I upgraded my Cloud Composer environment from composer-3-airflow-2.10.2-build.5 to composer-3-airflow-2.10.2-build.11. Since, all the DAGs I have that generate about 40 tasks makes fail. Tasks goes from queued to running and even deferred some times, but inevitably fail. These tasks are basic

CloudRunExecuteJobOperator calls. I just trigger jobs on GCP Cloud Run Jobs from airflow, it’s such a basic task, I don’t get why the system struggle with it. When I look at the logs here is what I get:

[details=Show More]
airflow-worker Retrying

I already tried to increase the system size (to large) and increased the amount of RAM and CPU on the other components. I feel like the system cannot handle a lot f concurrent tasks to defer.

Hi @x-alex ,

Thanks for your question. This forum focuses on Google Cloud’s Application Integration. Could you please confirm if the issue you’re describing occurs while using Application Integration? :blush:

Hi @x-alex ,

Welcome to Google Cloud Community!

The error you’re seeing points to a database connection problem between your Airflow workers and the Airflow metadata database (usually Cloud SQL for Composer). This, along with the fact that it occurred after a Composer environment upgrade, strongly indicates that the issue is likely due to a change in the environment configuration or resource limitations.

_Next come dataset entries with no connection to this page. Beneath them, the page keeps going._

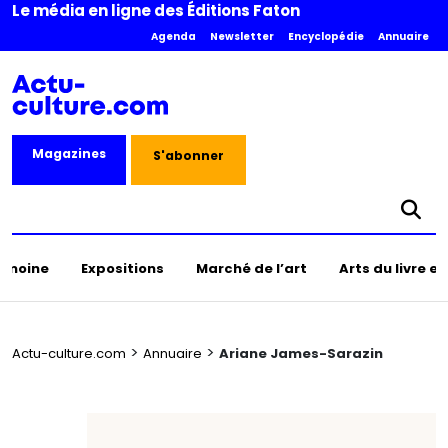
Le média en ligne des Éditions Faton
Agenda
Newsletter
Encyclopédie
Annuaire
Magazines
S'abonner
rimoine
Expositions
Marché de l’art
Arts du livre e
>
>
Actu-culture.com
Annuaire
Ariane James-Sarazin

Here are some potential solutions that might address your issue:

  • Rollback (Temporary): If possible and if the upgrade is the only change, consider rolling back to the previous Composer environment version (composer-3-airflow-2.10.2-build.5) as a temporary measure to confirm that the upgrade is indeed the root cause. This buys you time to investigate further.
  • Airflow Configuration Settings: You can configure these settings using Airflow configuration overrides within the Cloud Composer environment.
  • DAG Design: Review your DAGs to see if you can reduce the number of concurrent tasks or batch operations.
  • Scale Up Cloud SQL: If the Cloud SQL instance is experiencing high CPU, memory, or disk I/O usage, a reasonable solution would be to scale up to a larger instance with more resources.
  • Optimize Database Queries: If the Cloud SQL logs indicate slow queries, identify and optimize those queries. This might involve adding indexes to tables, rewriting queries, or using more efficient data structures.

Was this helpful? If so, please accept this answer as “Solution”. If you need additional assistance, reply here within 2 business days and I’ll be happy to help.

I have the same error…

I’m having the same error as well.
It was my first composer environment (I had prior experienced on self-hosted Airflow).

What did not work for me :

  • Upscaling environment (small → medium)
  • Vertical worker upscale (they can handle at most 4 trivial tasks, 5 tasks raise that errror)
  • Vertical scheduler upscale

What “worked” limiting to 4 tasks per worker. Which is beyond ridiculous, for a task that only consists in a few API calls (no data manipulation involved).

My local worker container can handle 100x that load (and the laptop is old) so there must be a problem.

What I won’t do : change the DAG so that there is less or no concurrency : I’m currently using Airflow to have parallelism so I am currently aiming at running at least 10 to 20 tasks in parallel.